Monday, April 15, 2013
Review: Bakir and Bi
BAKIR AND BI
Written by Jillian Boyd / Illustrated by Toir-Jay Mordey
A fictional story that considers culture and the passing on of information and life-skills ‘long before the tall ships brought strangers to the islands’, Bakir and Bi is a rare find, in that it based on a Torres Strait Islander creation story. Like most Indigenous authored children’s books, Bakir and Bi has a moral; everyone has a deep destiny and purpose in life and that despite the barriers that come your way, if you remain focused, true and honest to yourself, then you will achieve your goals and fulfill your destiny.
Set on the created island of Egur – ‘known throughout the islands for its beauty and abundance’- the story focuses on Bakir and Mar, their two children, and eventually the family totem Bi, the gawei (pelican).
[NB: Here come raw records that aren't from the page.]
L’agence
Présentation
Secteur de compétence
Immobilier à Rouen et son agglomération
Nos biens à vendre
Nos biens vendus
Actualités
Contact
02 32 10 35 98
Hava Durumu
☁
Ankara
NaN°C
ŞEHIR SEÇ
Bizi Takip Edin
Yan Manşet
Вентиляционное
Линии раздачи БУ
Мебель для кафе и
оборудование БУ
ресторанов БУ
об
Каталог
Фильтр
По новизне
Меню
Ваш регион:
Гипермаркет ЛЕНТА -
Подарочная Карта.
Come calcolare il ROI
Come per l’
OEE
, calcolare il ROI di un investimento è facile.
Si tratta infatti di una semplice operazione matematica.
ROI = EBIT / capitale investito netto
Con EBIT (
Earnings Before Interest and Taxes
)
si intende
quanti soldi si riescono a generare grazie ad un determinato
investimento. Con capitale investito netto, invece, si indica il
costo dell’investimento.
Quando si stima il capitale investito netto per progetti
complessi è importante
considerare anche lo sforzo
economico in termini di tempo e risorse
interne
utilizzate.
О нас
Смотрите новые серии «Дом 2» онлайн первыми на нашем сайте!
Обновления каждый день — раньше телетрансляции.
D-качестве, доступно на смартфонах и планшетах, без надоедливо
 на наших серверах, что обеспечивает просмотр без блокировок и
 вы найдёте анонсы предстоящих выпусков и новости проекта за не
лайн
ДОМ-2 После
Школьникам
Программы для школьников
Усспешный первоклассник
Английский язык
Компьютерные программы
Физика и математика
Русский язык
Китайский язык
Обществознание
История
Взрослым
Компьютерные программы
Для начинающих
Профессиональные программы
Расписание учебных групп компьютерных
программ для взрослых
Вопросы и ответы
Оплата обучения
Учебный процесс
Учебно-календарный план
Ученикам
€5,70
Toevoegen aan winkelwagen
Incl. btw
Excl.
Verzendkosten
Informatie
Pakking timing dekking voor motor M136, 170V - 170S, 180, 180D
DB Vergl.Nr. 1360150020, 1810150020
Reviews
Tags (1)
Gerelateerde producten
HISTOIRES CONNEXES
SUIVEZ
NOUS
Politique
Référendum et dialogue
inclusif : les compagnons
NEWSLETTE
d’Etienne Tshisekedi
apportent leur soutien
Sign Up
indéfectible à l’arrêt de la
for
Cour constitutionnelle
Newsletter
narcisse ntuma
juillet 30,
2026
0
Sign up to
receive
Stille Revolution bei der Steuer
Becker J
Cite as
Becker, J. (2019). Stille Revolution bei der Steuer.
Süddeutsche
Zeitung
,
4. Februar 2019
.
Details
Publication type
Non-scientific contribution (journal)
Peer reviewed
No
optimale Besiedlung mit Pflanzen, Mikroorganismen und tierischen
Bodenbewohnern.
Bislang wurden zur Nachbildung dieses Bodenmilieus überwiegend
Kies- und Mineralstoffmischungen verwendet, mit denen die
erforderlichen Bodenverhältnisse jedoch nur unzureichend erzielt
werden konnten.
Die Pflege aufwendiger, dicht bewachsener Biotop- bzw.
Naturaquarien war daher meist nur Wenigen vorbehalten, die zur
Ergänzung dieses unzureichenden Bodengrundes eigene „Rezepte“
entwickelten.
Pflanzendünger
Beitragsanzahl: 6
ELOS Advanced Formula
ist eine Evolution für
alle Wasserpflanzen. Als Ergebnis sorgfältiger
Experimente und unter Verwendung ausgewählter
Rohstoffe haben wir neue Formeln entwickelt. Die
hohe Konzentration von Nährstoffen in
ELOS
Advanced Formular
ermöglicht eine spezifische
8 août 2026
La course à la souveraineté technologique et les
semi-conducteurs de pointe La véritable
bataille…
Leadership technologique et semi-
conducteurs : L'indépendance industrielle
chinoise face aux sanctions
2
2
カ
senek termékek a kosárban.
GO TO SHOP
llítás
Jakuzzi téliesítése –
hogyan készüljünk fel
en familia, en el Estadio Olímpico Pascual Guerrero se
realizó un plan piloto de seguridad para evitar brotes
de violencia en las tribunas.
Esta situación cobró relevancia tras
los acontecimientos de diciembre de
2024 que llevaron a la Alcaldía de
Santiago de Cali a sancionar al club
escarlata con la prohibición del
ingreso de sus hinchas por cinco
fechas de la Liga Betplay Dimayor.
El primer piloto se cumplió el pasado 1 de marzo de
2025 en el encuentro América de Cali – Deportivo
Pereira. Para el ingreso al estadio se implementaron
Through the telling of the story of the family’s survival, we learn about the arts and craft practices of the islands, fishing as a food source, and that island living is ‘the perfect life’, that is, until famine strikes.
When times are incredibly tough and family may be forced to turn on each other, there is a reminder that faith, respect for the family totem, and belief in yourself will help you reach a positive ending.
The book weaves the unique Torres Strait Islander language, customs and beliefs through each page and helps to raise awareness of island life – some of which is still practiced today.
Author Jillian Boyd is also a poet and songwriter born and raised on Thursday Island and she is passionate about shaping our future Indigenous leaders. It’s no doubt why she paired up with her niece Tori-Jay Mordey, also born on TI. Readers may well be, as I was, surprised to find that Tori-Jay at only 18 years of age comes across as a seasoned artist.
Bakir and Bi was the winner of the 2012 State Library of QLD black+write! Indigenous WritingFellowship. And holding the 62-page beautifully illustrated hardcover book, there’s no question why it won. The work fills a huge gap in the stories of the Torres Strait, and it is a first-class production.